Julie Christine Karen wrote: "Those Who Leave and Those Who Stay? Although I am taking a break before moving on. Lila/Lenu are intense." :) Of course, yes, I know of and will read the next, and the next when it's released in the fall. But this morning, in this quiet dawn, I am bereft.


message 4: by [deleted user] (new)

Julie, I love your observation about the relationship between the novel's title and what becomes of "The Blue Fairy." I was seeing the title strictly in terms of Lila's new married name. Brilliant!


Julie Christine Shelley wrote: "Julie, I love your observation about the relationship between the novel's title and what becomes of "The Blue Fairy." I was seeing the title strictly in terms of Lila's new married name. Brilliant!" Ah, Shelley- thank you!


message 6: by Margitte (last edited May 07, 2015 09:15AM) (new) - rated it 4 stars

Margitte What a great review of this book, Julie. It is a series that has gripped me as well. The book got my emotions going high-wire at times, it was just that well written. I felt connected, involved in their lives. It did not feel like only reading the book.


Julie Christine Margitte wrote: "What a great review of this book, Julie. It is a seies that has gropped me as well. The book got my emotions going high-wire at times, it was just that well written. I felt connected, involved in t..."

Margitte- thank you. So true- I don't know when I've been so touched by literary lives. I'm itching to start #3-these characters are under my skin and in my heart. Just have to take a deep breath and get through a stack of library books first. And maybe pace myself, waiting for #4.

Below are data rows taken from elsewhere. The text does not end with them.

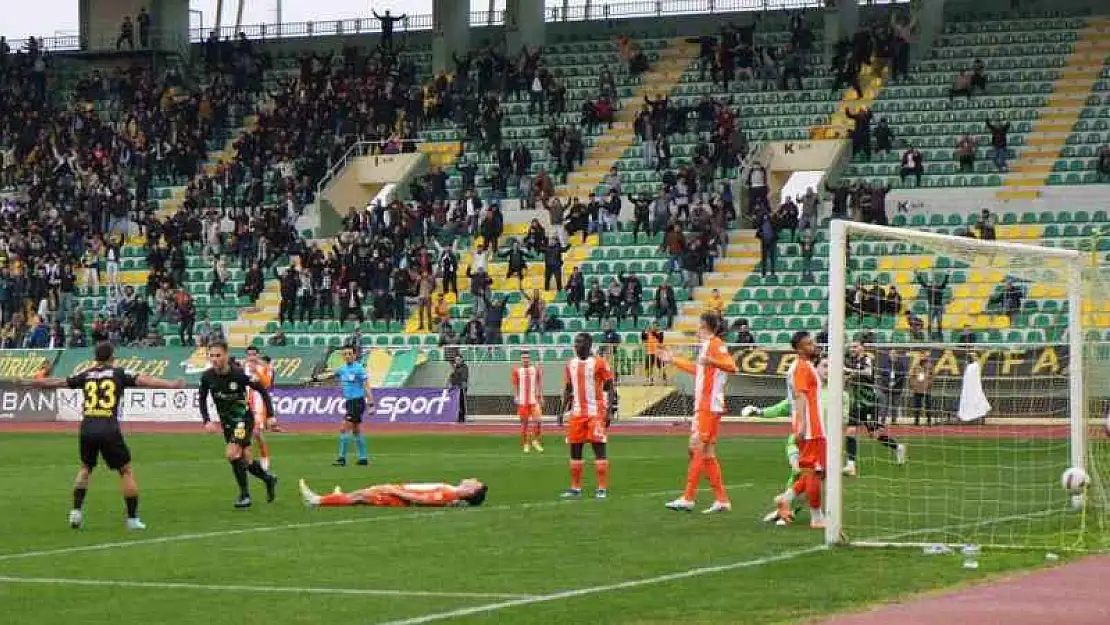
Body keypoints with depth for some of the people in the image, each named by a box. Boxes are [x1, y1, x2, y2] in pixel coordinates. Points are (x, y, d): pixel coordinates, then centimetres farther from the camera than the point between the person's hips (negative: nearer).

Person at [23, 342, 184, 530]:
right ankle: (132, 518, 6)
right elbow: (143, 380, -4)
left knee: (86, 467, 27)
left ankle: (76, 510, 14)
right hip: (109, 430, -3)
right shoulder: (119, 374, 8)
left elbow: (55, 382, 22)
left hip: (86, 429, 3)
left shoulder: (86, 375, 15)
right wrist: (171, 384, -9)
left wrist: (28, 382, 35)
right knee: (126, 471, 9)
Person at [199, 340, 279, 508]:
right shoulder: (207, 376, -11)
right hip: (226, 421, 5)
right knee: (245, 459, 10)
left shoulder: (239, 374, -23)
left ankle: (245, 495, -6)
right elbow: (202, 398, 6)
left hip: (243, 417, -5)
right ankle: (268, 479, 37)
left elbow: (262, 389, -12)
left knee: (232, 454, -19)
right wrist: (207, 421, -6)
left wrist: (270, 415, -12)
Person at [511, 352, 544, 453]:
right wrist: (515, 397, -1)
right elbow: (515, 385, 8)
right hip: (522, 401, 0)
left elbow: (539, 384, 10)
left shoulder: (536, 369, 5)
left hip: (534, 400, 0)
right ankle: (526, 444, 13)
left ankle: (535, 441, 4)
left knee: (538, 420, -13)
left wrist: (541, 397, 6)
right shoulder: (517, 370, 4)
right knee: (524, 422, 3)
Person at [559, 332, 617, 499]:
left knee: (599, 448, -6)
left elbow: (610, 388, -5)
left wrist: (609, 412, -13)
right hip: (577, 413, 6)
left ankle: (602, 488, -5)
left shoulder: (599, 363, -6)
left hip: (596, 413, -6)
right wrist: (562, 411, 11)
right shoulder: (571, 364, 10)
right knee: (575, 449, 6)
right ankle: (575, 487, 12)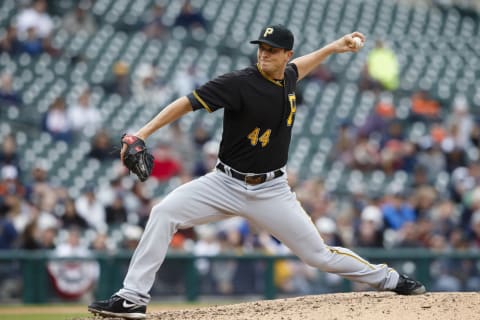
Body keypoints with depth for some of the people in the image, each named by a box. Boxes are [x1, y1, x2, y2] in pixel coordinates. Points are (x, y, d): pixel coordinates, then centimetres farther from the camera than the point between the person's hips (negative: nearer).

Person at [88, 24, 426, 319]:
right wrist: (143, 133, -32)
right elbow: (187, 103, -22)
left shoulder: (287, 78, 0)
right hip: (227, 184, -3)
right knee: (165, 212, -23)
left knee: (319, 254, 3)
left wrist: (332, 47, 28)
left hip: (271, 192, 3)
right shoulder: (240, 83, -18)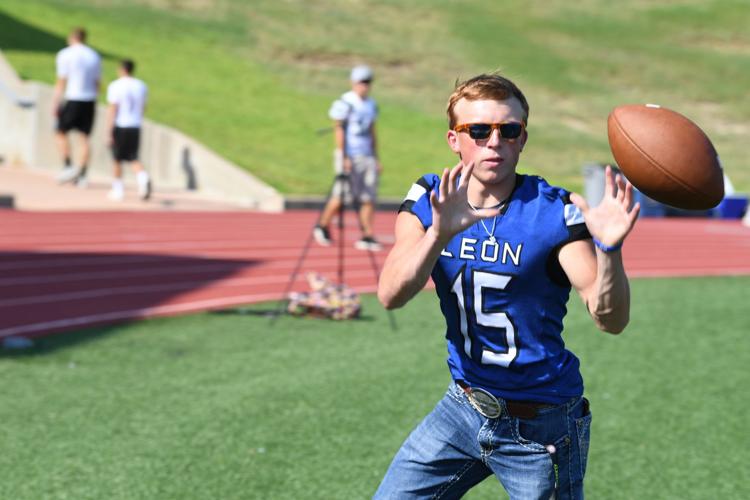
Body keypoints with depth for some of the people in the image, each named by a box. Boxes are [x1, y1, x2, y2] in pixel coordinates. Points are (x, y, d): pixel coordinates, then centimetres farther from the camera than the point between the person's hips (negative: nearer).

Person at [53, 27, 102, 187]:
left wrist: (55, 104, -5)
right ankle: (82, 175, 3)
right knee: (85, 137, 6)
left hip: (72, 100, -5)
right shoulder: (94, 56, 10)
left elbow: (61, 82, -9)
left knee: (61, 132, 9)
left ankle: (68, 166, -2)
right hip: (90, 102, 5)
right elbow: (97, 83, 12)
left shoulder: (66, 55, -5)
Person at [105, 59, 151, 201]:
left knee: (117, 160, 10)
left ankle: (118, 189, 18)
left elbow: (112, 110, -14)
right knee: (134, 158, 7)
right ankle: (143, 178, -21)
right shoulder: (141, 86, 6)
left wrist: (108, 132, -13)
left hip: (119, 127, -4)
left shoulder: (115, 86, -10)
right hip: (135, 127, 4)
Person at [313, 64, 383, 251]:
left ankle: (367, 236, -1)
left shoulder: (371, 105, 14)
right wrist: (343, 157, -14)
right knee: (341, 195, -6)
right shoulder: (345, 103, -8)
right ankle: (322, 226, 15)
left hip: (367, 157, 6)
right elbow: (338, 129, -9)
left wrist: (376, 158, 17)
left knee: (369, 197, -2)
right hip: (349, 156, -6)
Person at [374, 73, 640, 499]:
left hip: (541, 429, -3)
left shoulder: (554, 212, -15)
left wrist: (609, 249, -44)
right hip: (462, 410, 4)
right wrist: (440, 232, -39)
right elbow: (390, 295, -22)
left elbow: (611, 319, -24)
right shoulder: (428, 201, -6)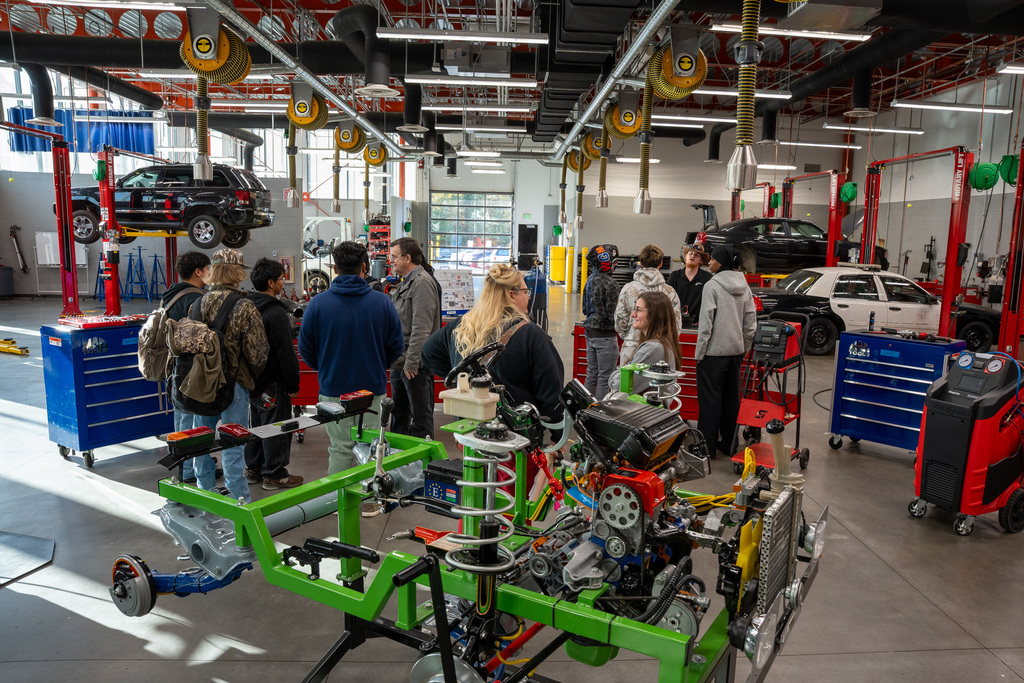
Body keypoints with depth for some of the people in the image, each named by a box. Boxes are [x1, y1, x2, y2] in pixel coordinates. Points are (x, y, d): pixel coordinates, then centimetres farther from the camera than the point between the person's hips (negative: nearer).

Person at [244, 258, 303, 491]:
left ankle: (253, 468, 30)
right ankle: (274, 474, 11)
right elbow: (286, 353, -20)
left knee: (255, 423, 19)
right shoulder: (276, 313, -20)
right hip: (272, 383, -9)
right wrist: (293, 384, -12)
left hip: (250, 379, 9)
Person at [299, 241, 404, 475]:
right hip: (373, 388, 0)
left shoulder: (317, 303, -7)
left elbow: (305, 349, 0)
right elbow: (397, 346, 1)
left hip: (333, 389, 0)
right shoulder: (382, 302, -6)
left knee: (340, 450, 11)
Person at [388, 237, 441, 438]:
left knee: (420, 416, 0)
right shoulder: (405, 282, 18)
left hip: (415, 364, -10)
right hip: (399, 362, 10)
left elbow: (421, 328, -22)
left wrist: (411, 362, -23)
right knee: (398, 414, 20)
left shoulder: (422, 282, -14)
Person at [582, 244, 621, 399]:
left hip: (590, 333, 8)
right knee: (604, 379, 0)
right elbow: (612, 314, -18)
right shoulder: (610, 283, -17)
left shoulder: (590, 280, 8)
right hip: (605, 335, -8)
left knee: (591, 375, 16)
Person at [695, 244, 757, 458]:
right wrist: (744, 349, 18)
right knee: (731, 397, 14)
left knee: (710, 399, 0)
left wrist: (699, 353, -9)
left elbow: (706, 323, -15)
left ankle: (707, 446, 4)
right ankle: (729, 444, 22)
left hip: (714, 351, -7)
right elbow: (751, 322, 10)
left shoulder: (712, 286, -13)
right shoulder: (744, 287, 8)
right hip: (736, 351, 7)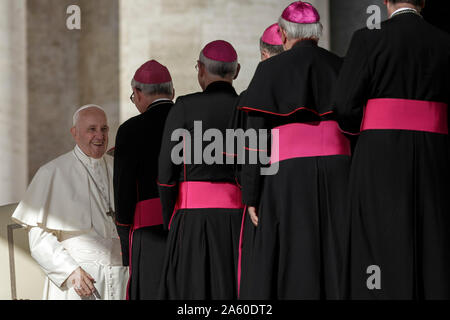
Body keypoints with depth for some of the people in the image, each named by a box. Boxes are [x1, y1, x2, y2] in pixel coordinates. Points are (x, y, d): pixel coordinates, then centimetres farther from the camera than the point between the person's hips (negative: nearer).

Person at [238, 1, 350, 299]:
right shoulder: (341, 68, 12)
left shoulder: (271, 70, 2)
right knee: (336, 265, 3)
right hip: (339, 175, 3)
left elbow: (256, 138, -3)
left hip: (290, 176, -3)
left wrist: (251, 195, 0)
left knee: (289, 270, -1)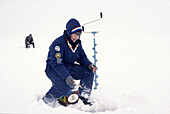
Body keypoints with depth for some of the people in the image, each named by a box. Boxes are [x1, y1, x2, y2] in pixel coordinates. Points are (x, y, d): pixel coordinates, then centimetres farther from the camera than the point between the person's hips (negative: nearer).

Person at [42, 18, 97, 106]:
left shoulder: (77, 43, 3)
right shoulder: (59, 43, -22)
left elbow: (82, 57, 11)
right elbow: (56, 63, -29)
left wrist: (89, 65, -13)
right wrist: (66, 76, -39)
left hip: (69, 67, 8)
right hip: (53, 69, -7)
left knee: (89, 72, -9)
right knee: (65, 85, -35)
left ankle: (83, 98, 2)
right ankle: (45, 101, -15)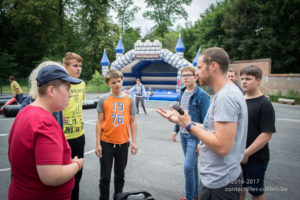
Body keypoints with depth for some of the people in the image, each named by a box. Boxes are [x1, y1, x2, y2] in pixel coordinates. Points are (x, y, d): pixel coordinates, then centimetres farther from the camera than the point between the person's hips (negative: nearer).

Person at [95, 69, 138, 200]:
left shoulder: (129, 99, 1)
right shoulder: (103, 99, -4)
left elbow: (132, 121, 4)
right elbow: (99, 122, -3)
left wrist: (134, 141, 0)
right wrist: (98, 144, -5)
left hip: (123, 143, 2)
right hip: (106, 143, -2)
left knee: (120, 175, 17)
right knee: (105, 176, 10)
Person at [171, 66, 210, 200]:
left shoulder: (202, 95, -14)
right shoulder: (182, 93, 9)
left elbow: (206, 120, -16)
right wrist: (176, 130, 15)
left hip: (195, 136, -7)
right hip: (183, 134, 7)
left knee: (188, 167, -8)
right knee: (192, 165, 17)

Suzy I just finished this last night. I also love your connection about the story of The Blue Fairy getting a new name. I imagine we'll find out what that name is in the next book. I'm giving myself a little space before reading #3. Like Margitte, I feel these books are so intense I need some space to absorb this one.


Julie Christine Suzy wrote: "I just finished this last night. I also love your connection about the story of The Blue Fairy getting a new name. I imagine we'll find out what that name is in the next book. I'm giving myself a l..."

I feel the same, Suzy. I need a little room between each to let things settle down. I'm planning to Those Who Leave and Those Who Stay in late July. Then I'll be ready for September's release of The Story of the Lost Child!


message 10: by Suzy (new) - rated it 5 stars

Suzy I was thinking about the same timing, Julie! Buddy read :) In the meantime, I plan to listen to a few podcasts and read some magazines. I tried to start another book last night and my mind kept wandering back to Naples.


Julie Christine Suzy wrote: "I was thinking about the same timing, Julie! Buddy read :) In the meantime, I plan to listen to a few podcasts and read some magazines. I tried to start another book last night and my mind kept wan..."
Suzy, and here we are, digging into to #3!


message 12: by Suzy (new) - rated it 5 stars

Suzy Julie wrote: "Suzy wrote: "I was thinking about the same timing, Julie! Buddy read :) In the meantime, I plan to listen to a few podcasts and read some magazines. I tried to start another book last night and my ..."

I know! True confessions, I stuck with the slow-ish book I'm currently reading since it's a loaner from a neighbor and it takes place in Northern Minnesota. Prudence Hope to finish soon, Those Who Leave and Those Who Stay is staring at me like a box of chocolates demanding to be eaten!


Chuck Very nice review. One minor quibble: Elena doesn't dispose of the letters half a century after receiving them; it's more like six months (she was still a student in Pisa when this occurred). The episode in the book's opening chapter is re-described in Chapter 105, where it's clear that Elena is still a student.


Ollie Great review Julie - I like your points about the 1st novel being about power, and the 2nd about trust. For me, the first one was really tied to the fairy tale motif (from The Blue Fairy all the way to the fairy-tale wedding at the end) whereas this second one struck me as a mirror of the 1st novel - a distorted mirror.

I've just started to read the 3rd novel and will search out your review afterwards!